Medicaid, the budget and the potential fix

Medicaid, the budget and the potential fix

MONTGOMERY, AL (WSFA) - Medicaid is both the biggest state agency and the biggest drain on the state budget.

The agency will cost the state $785 million this year and costs are only expected to rise

For the families relying on the program, funding cuts could mean a loss of vital services.

"This serves a population, like you said, that has no other option for care," said licensed orthotist Carey Jinright.

Medicaid serves more than 20 percent of the state's population, including 500,000 children.

"I can tell you hands down this is the only option for care these families have," Jinright said.

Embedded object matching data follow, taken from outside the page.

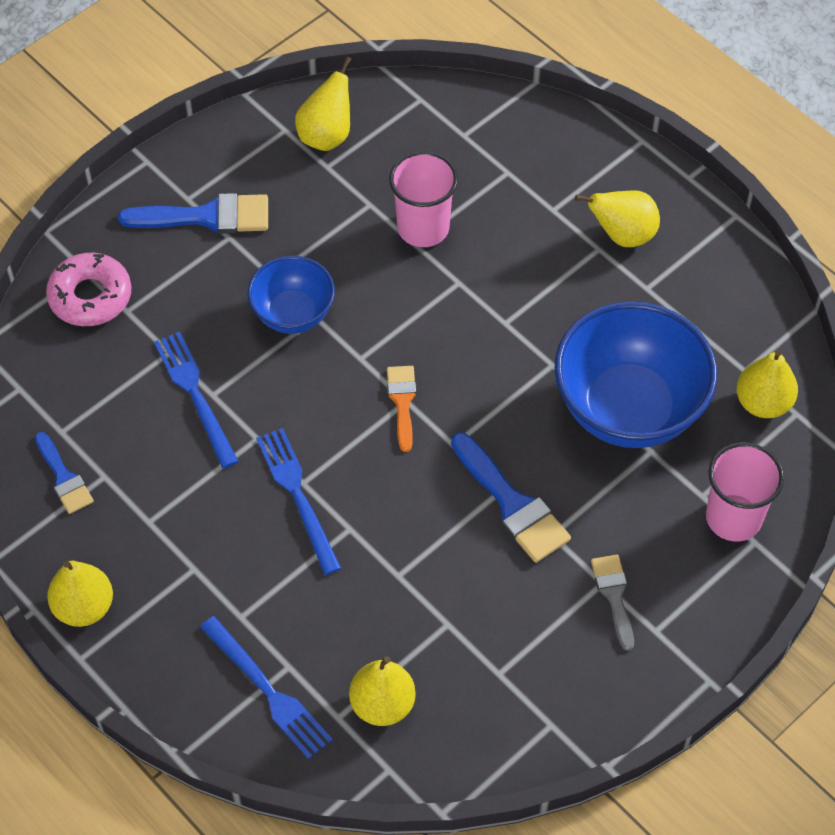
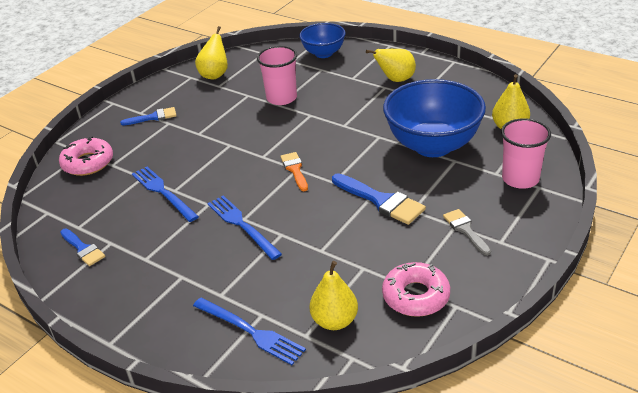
camera: 10 degrees left, 20 degrees down
(84, 607) = (107, 314): yellow pear -> none
(207, 217) = (153, 117): blue brush -> blue brush, size x0.62
(293, 314) = (216, 146): blue bowl -> blue bowl (323, 53)
(503, 693) = (416, 296): none -> pink donut

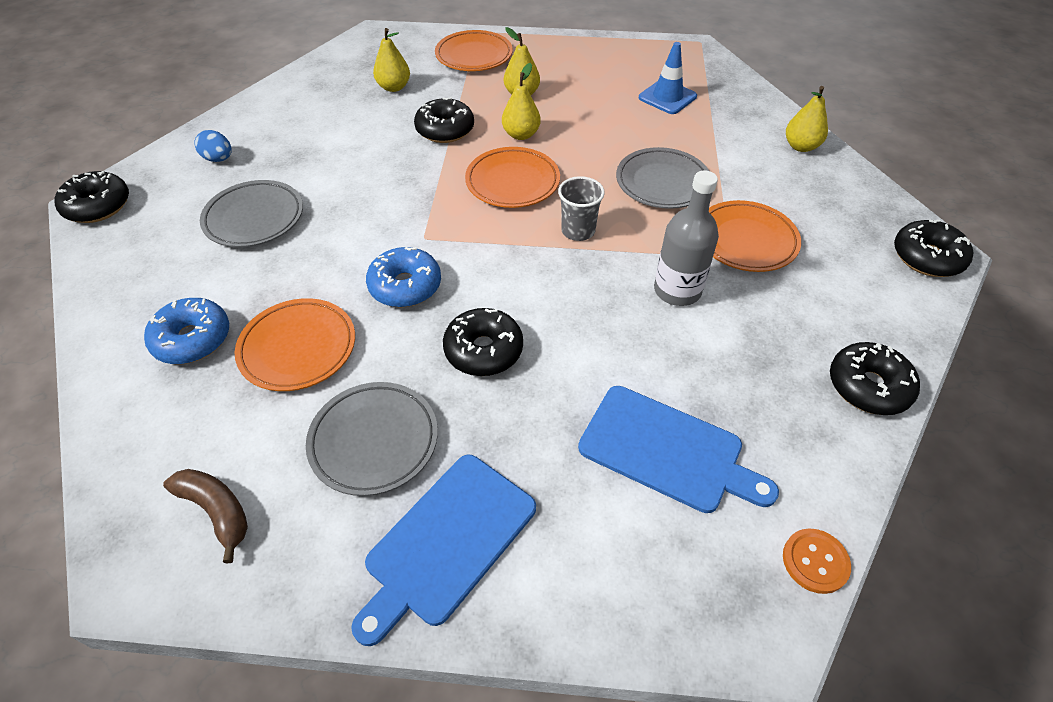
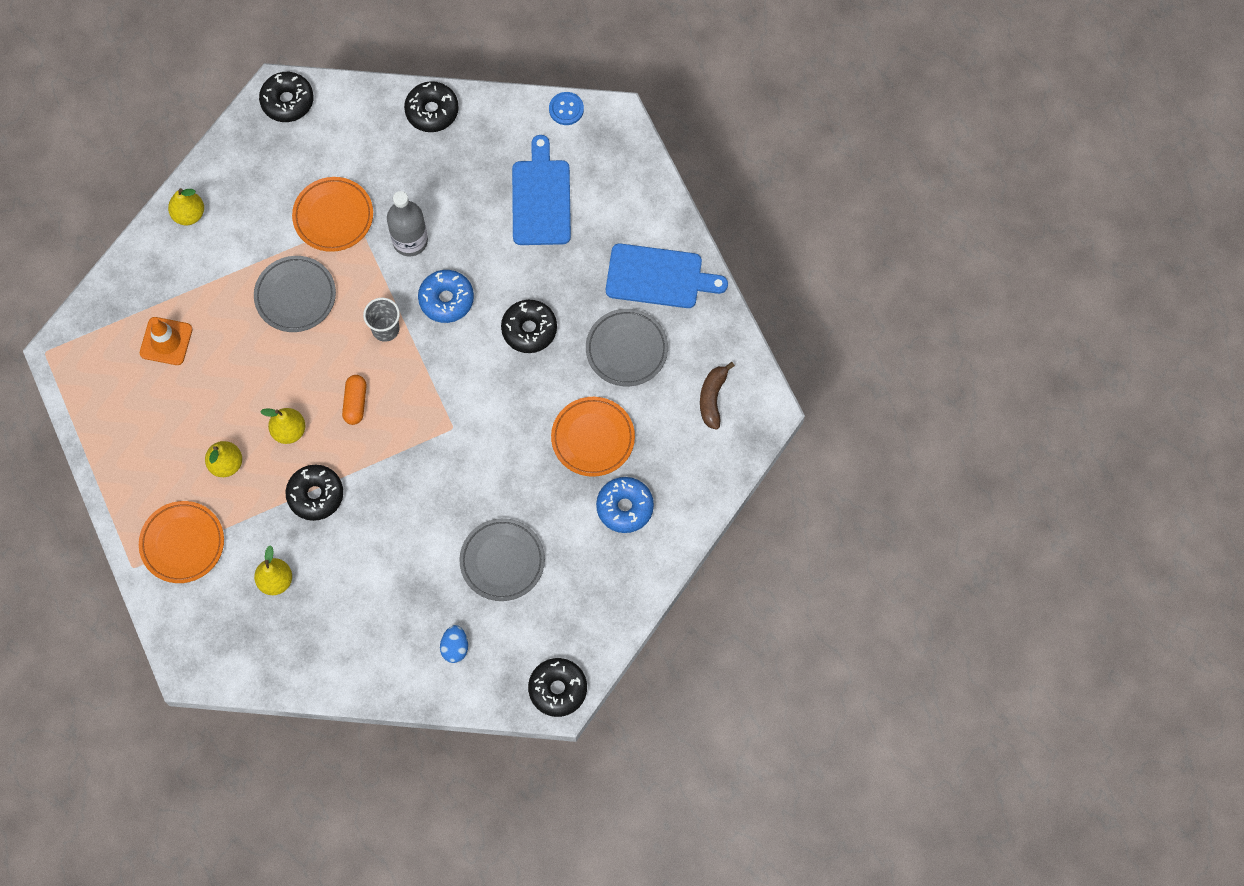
camera: 120 degrees left, 20 degrees up
(405, 286) = (505, 410): blue donut -> blue donut (446, 299)
(512, 182) = (355, 403): orange plate -> orange capsule
(667, 97) = (166, 341): blue traffic cone -> orange traffic cone
(815, 561) = (566, 109): orange button -> blue button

Mattisa Moorer is one such family. Her daughter Kirsten has cerebral palsy. For more than a decade, Moorer has driven her daughter to appointments all over the state, relying on Medicaid to get the care her daughter needs.

"We do what we have to do for our children, so I guess that's what I'm doing. Doing what I have to do with Kirsten," Moorer said.

The care would not be possible without Medicaid. Kirsten relies on a feeding tube for food and literally could not eat without the services Medicaid provides. Kirsten is just one of tens of thousands of kids who need the program.

"Our entire healthcare system feeds off of Medicaid," said Christy Cain of #iammedicaid.

Medicaid though feeds off the state budget. With the appetite of Medicaid growing, the state may no longer be able to fund the program.

The plan to help out is move Medicaid to a system of regional care organizations, or RCOs.

"It's meant to control the cost of Medicaid. It will still increase, just not grow exponentially," Cain said.

RCOs would basically split up the state into different regions, letting an organization take responsibility for the Medicaid patients there, giving them
cash per person on Medicaid.

The idea is these regional organizations will be more efficient than the statewide organization, and the state could control costs.

However, three of the 11 RCOs have d ropped out over funding concerns, meaning the state may need to turn to a national company for regional care.

"Just because we instituted this program doesn't make it good, doesn't make it right, doesn't make it viable," Jinright said.

Whether the answer to Medicaid's problems are the RCOs or something else, a solution needs to be found.

Without Medicaid, doctors and hospitals that see all patients may be forced to close their doors, leaving less options for all Alabamians and no where
to go for those who rely on Medicaid.